News Stories

Joint Service Color Guard members honor flag, nation

By Navy Petty Officer 2nd Class Yudy Palacios | Defense Information School | November 11, 2015

FORT MEADE, Md. --

A service member holds the U.S. flag, leading other service members carrying the flags of their military branches. To the left and right, there are two more service members, each one holding a rifle.

The U.S. flag stands tall as the service flags are lowered slowly in unison to a 45-degree angle. The rifles move to the front to stand with the national ensign.

For a moment, the flags remain in place, in perfect alignment. Then, slowly, the service flags are raised once more.

The rifle bearers return their rifles from present arms to right shoulder arms.

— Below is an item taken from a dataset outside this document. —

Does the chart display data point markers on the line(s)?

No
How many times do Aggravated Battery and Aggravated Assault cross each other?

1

With a facing movement and a command, the color guard members march away, in synch and united.

Members of the Joint Service Color Guard of the Defense Information School on Fort Meade are practicing in the school’s Hall of Heroes for a performance at 10 a.m. Nov. 11 – Veterans Day – at the Maryland National Guard Armory in Annapolis.

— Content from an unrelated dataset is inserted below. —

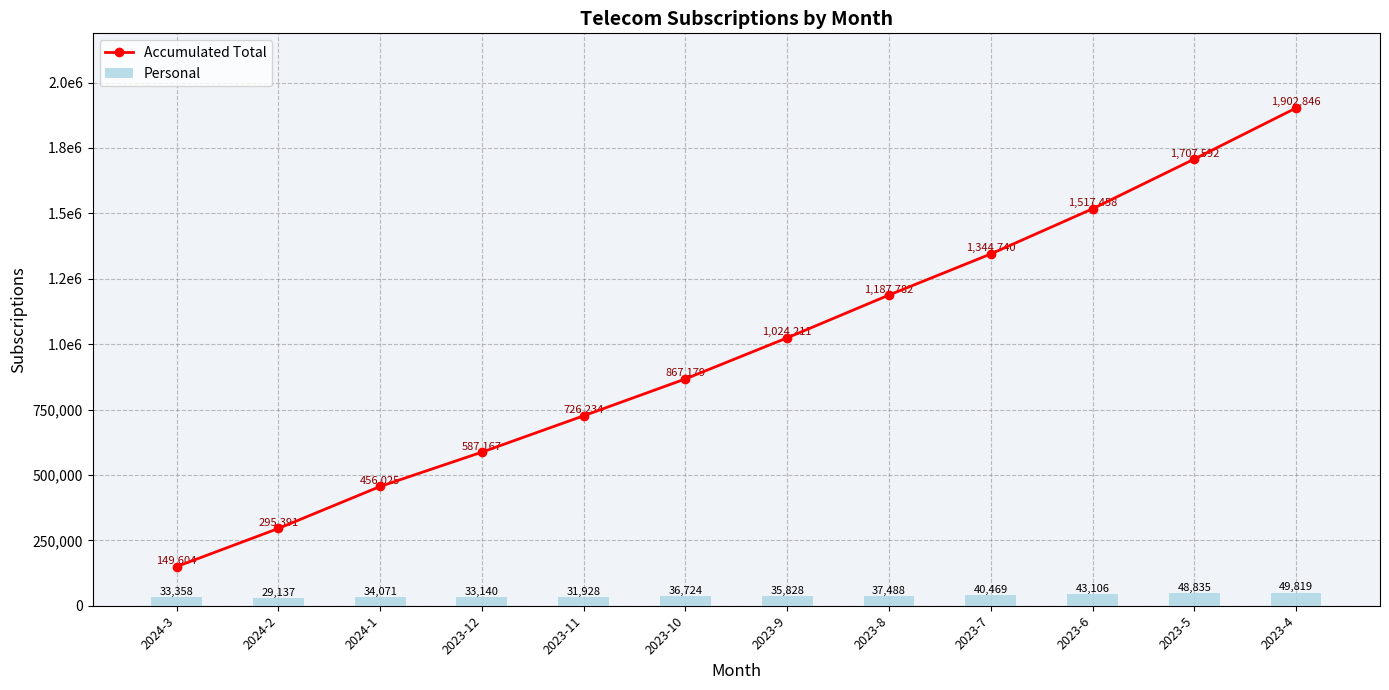

Which label corresponds to the smallest value in the chart?

2024-2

The color guard is made up of service members from the Army, Marine Corps, Navy, Air Force and Coast Guard. They have different backgrounds, but they come together for ceremonies to honor the flag and the nation.

Army Staff Sgt. Jeffery Sandstrum, an instructor at DINFOS, is one of the members. Marine Corps Sgt. Melissa L. Karnath and Navy Petty Officer 1st Class Bryan Weyers are others.

Sandstrum has been in the color guard for about three years and participates in a ceremony about every two months, he said.

In May, he and other color guard members observed Memorial Day at Oriole Park in Baltimore, performing before the national anthem.

The color guard is so fun and interesting that he would participate in it every day if he could, Sandstrum said.

Karnath, a combat correspondent with the Defense Media Activity at Fort Meade, joined the color guard about two years ago, bringing some related experience with her. At her last duty station, she played in the band.

During her time in the DINFOS color guard, she has participated in  Veterans Day ceremonies, a Pearl Harbor remembrance day and other events, such as the school’s 50th anniversary ceremony.

The Pearl Harbor event was particularly moving, she said.

“Knowing that I could make the day more special, or more memorable,

or more reverent for them, that makes me feel good,” Karnath said.

Weyers, an instructor at DINFOS, joined the color guard a year ago. He said it was something new for him to be a part of.

“It is an honor to the services and to the service members who, in the past and the present, have served our country,” he said.

The color guard members practice before every performance, as they did Nov. 9.

Their presence will make the Veterans Day ceremony in Annapolis complete, Karnath said.

“You take some time to acknowledge, that you are serving America and that veterans have served America to keep our country free and protected,” she said. “It helps to remember that people gave their lives in service to the United States of America and its people.”